Years back, I could have told the Board of Overseers at Harvard that Lawrence Summers was a big mouth. I noticed it, and wrote about it, back in 1997 when Summers was Deputy Treasury Secretary in the Clinton administration.
The issue at the time was the "death tax," the 55 percent federal estate tax that represented a major obstacle to the survival of small businesses and family farms when they were being passed from one generation to the next. It's hard to keep the plows going when the government shows up at the funeral and wants half the farm.
Throwing his two cents into the debate, Summers, formerly a Harvard economics professor, declared, "When it comes to cutting the estate tax, there is no case other than selfishness."
The response was immediate and furious. "It's pure ignorance," said Dan Danner, vice president of the National Federation of Independent Business, the nation's largest organization of small business owners. "It's pretty horrible to imply that small business people who just want to pass their businesses to their children are greedy."
Asked Pat Buchanan: "Who the devil is being greedy here? Who is being selfish? The couple that worked and saved a lifetime, or the politicians who did nothing to create the estate but seize half of it at death? The estate tax is the product of men with the mindset of grave robbers."
And from Rep. John Boehner, chairman of the House Republican Conference at the time: "Summers' comment captures perfectly the arrogance of the liberal elite who believe that government has some right to redistribute the fruits of a life's work."

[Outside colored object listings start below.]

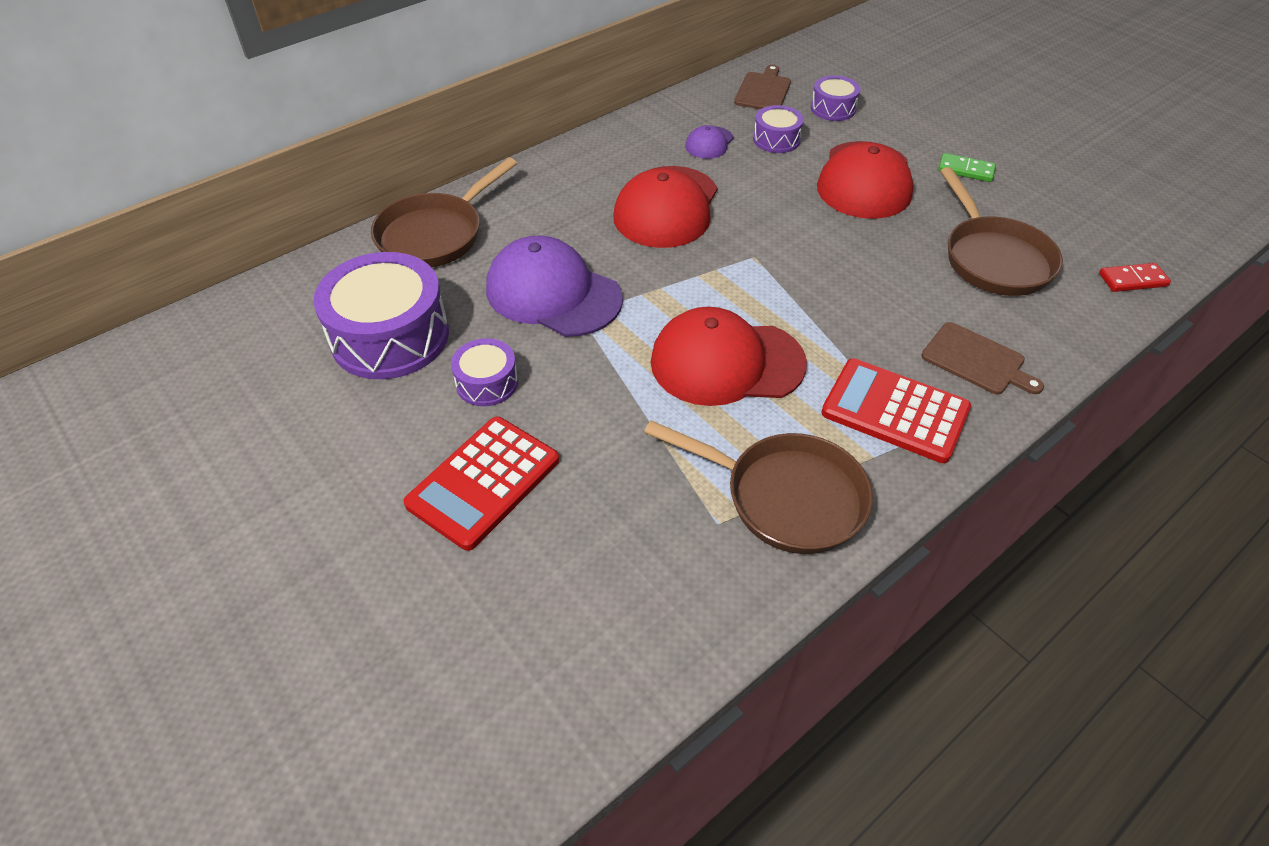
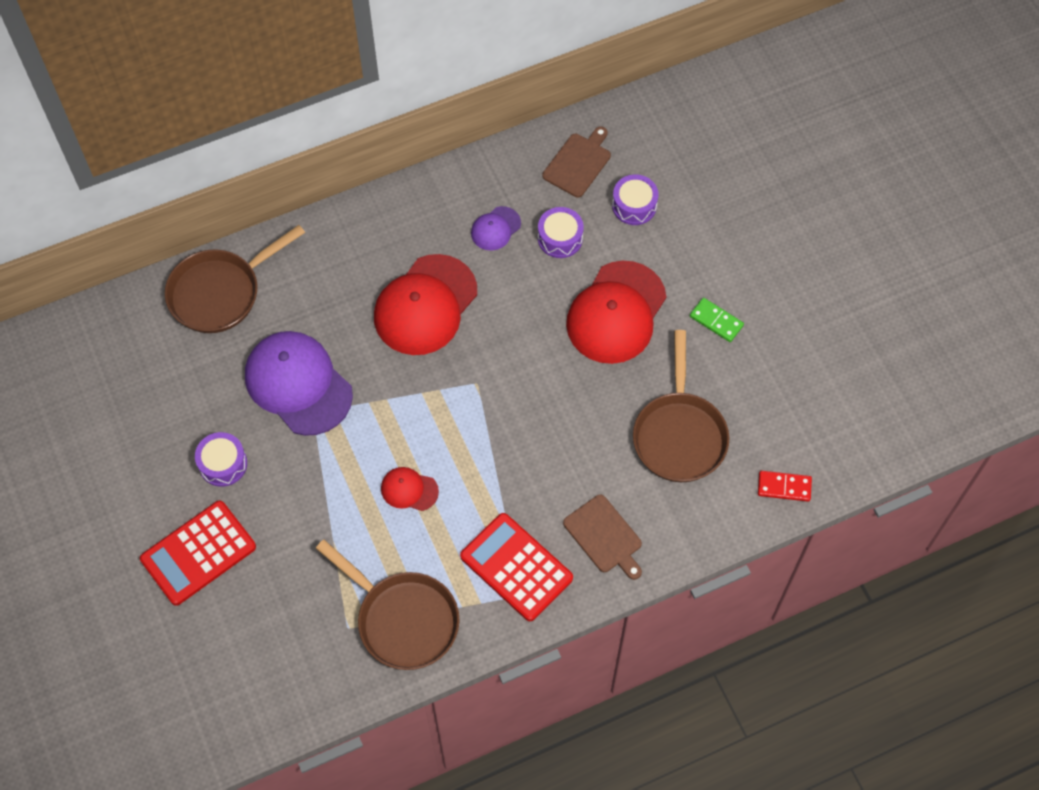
camera: 15 degrees right, 15 degrees up
purple drum [313,252,449,379] -> none
red cap [651,307,807,406] -> red cap [381,467,439,511], size x0.47

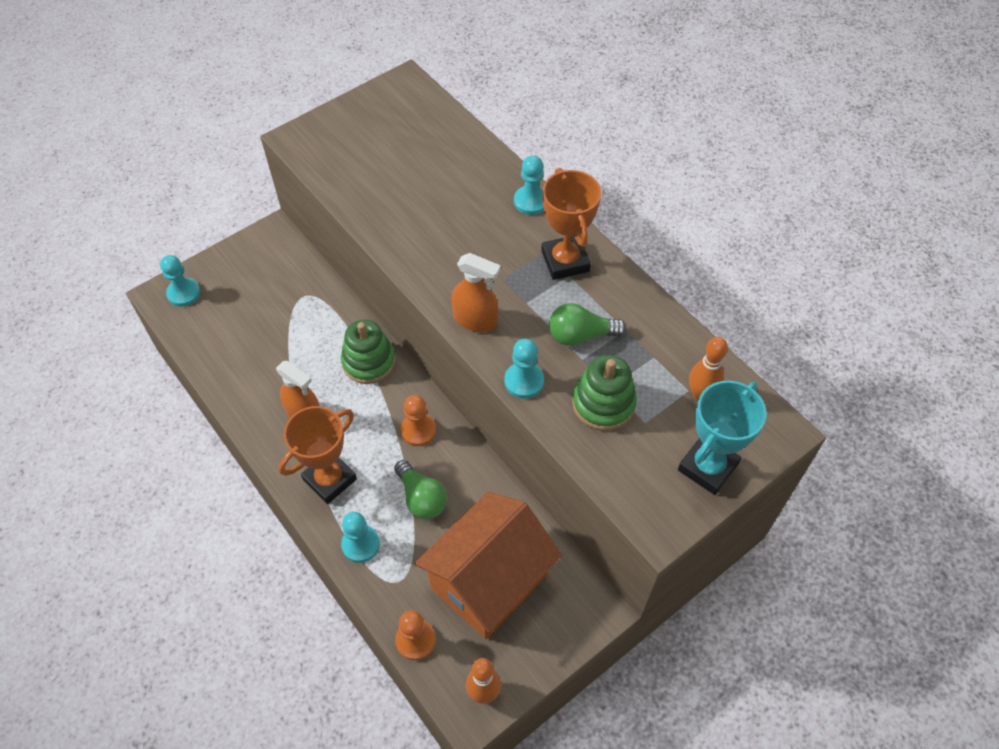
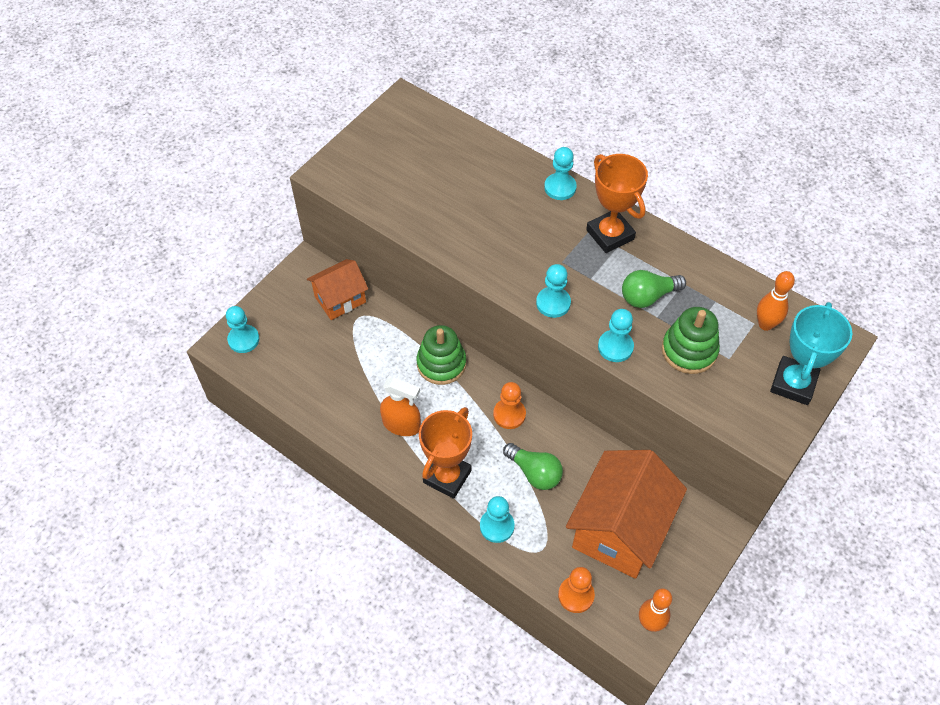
camera: 15 degrees left, 0 degrees up
orange spray bottle [451,253,501,332] -> turquoise pawn [536,264,571,318]
none -> orange house [307,259,368,320]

More than arrogant and elitist, Summers' statement was dumb, economically, especially coming from someone who taught economics at Harvard. Small businesses create the bulk of the new jobs in the American economy. That was true in 1997 and it's true today, and it shouldn't take a Ph.D. in economics to understand that you don't help workers by cutting businesses in half just because someone dies.
This time around, Summers, now the president of Harvard, got in hot water at a National Bureau of Economic Research conference. Asked to speak about the "under-representation" of women in science, Summers' tossed around several hypotheses, including one about the possibility of intrinsic differentials in aptitude between men and women in various fields and endeavors.
Now maybe I haven't been sufficiently indoctrinated into political correctness, but in this instance I couldn't see much in Summers' remarks that would cause someone to end up on a fainting couch. In a Steeler football game, for example, I'd say it looks like something intrinsic is going on with all those men on the field and no women, and an "under-representation" of Orientals. And on the other end, I'd say there's something intrinsic about the fact that the overwhelming percentage of murderers and rapists on this planet are men.
Nonetheless, here's how Ruth R. Wisse, the Martin Peretz Professor of Yiddish Literature and Professor of Comparative Literature at Harvard, described the scene in a recent Wall Street Journal article: "At this point in his (Summers) remarks, an MIT female professor of science quit the room, declaring to the press that she couldn't breathe because 'this kind of bias makes me physically ill.'"
Now I don't want to add to the breathlessness, but I was never in a meeting where a guy stopped breathing because he didn't like a hypothesis.
The MIT professor who "quit the room" was biologist Nancy Hopkins. She defended her exit in the Harvard Crimson. "When he (Summers) came into this conference, we thought he was coming to tell us what Harvard was doing about this issue," she explained, referring to the "under-representation" issue. "But he chose instead to give his personal views, and it's not really his field. He wasn't presenting ideas that were up for discussion."
What's not "up for discussion," in short, is what's politically incorrect.
In "The Shame of America's One-Party Campuses," Karl Zinsmeister, the editor of the American Enterprise, reported on faculty political affiliations via voter registration records. At Harvard, only 4 percent of the professors were registered as Republicans or Libertarians. That's "under-representation," more off the mark than the number of women teaching biology -- and more likely based on bias than any innate differentials in aptitude. And that's something else that's not "up for discussion."